Pick Me!

A weblog by Laura Moncur

10/22/2003

The Heater Vent

Filed under: Personal History — Laura Moncur @ 9:01 am

When I was a teenager, I wrote in my journal every morning. I woke up at 5 am, turned the heat up and sat on the floor by the heater vent. The warm air would fill the blanket that I had brought from upstairs. Every morning I took a warm air bath and it was delicious. This heater vent was positioned in such a manner that I could lean my back on the kitchen bar. I was comfortable and warm. It was the perfect environment to write out my teen angst every morning.

Don’t let yourself forget what it’s like to be sixteen. Anonymous

I still keep my journal every day. I type one full page of Arial 10 point text with half inch margins on all sides. I type until I fill the page, even if I feel empty. When I feel like I have nothing to say, I type the words, “I have nothing to say. I feel empty.” It usually only takes me a couple of iterations of those phrases until I realize that I’m not empty and that I DO have something to say. Typing on the computer is vastly different from the morning routine of my teen years.

Writing is not necessarily something to be ashamed of, but do it in private and wash your hands afterwards. Robert Heinlein (1907 – 1988)

This weblog owes its existence to that morning page. I would post those words, but when I read them they tend to be full of the mundane and irrelevant. I find that the words that end up in my journal are useless. I think of my journal writing as a mind dump. I get rid of all the silly things that are floating in my head so that I can actually write something coherent and interesting.
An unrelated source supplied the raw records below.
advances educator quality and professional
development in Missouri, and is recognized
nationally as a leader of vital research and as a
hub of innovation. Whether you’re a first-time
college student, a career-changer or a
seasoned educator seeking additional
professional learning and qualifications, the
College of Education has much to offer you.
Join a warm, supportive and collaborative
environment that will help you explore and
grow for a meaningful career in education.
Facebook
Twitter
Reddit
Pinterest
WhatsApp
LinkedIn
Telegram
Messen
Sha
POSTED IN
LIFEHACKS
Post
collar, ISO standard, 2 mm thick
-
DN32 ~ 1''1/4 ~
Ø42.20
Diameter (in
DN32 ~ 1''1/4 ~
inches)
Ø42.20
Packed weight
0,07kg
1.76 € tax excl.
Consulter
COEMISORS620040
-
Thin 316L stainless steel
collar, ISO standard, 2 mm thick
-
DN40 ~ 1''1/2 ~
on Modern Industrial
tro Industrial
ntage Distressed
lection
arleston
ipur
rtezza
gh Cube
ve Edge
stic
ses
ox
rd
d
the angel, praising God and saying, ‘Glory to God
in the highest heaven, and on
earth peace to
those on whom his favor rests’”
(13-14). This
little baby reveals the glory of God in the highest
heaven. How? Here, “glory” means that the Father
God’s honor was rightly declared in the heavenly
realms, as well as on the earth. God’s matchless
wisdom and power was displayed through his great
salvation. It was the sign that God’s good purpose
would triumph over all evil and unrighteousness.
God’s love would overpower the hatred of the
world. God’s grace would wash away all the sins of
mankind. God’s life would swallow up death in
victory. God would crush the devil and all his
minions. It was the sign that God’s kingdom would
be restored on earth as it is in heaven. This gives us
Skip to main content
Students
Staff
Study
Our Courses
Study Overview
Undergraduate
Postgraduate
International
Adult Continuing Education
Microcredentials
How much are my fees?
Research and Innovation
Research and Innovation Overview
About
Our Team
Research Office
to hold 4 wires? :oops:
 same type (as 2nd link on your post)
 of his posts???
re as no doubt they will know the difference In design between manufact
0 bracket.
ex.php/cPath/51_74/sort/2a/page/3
Journal writing is a voyage to the interior. Christina Baldwin

In July, we moved to a new home closer to town. It’s smaller and much older, but we are really lucky. It has a forced-air gas furnace that works like a dream. The other morning, the heat came on and I couldn’t stop myself. I sat down on the hard wood floor right by the heater vent. The air filled my nightgown and the memory of all those teenaged mornings came to me. The joy of it was too good to stand up and get started with my day. There was only one thing that concerned me: how can I sit on the floor and write my morning page at the same time? Maybe it’s time I went back to paper and pencil.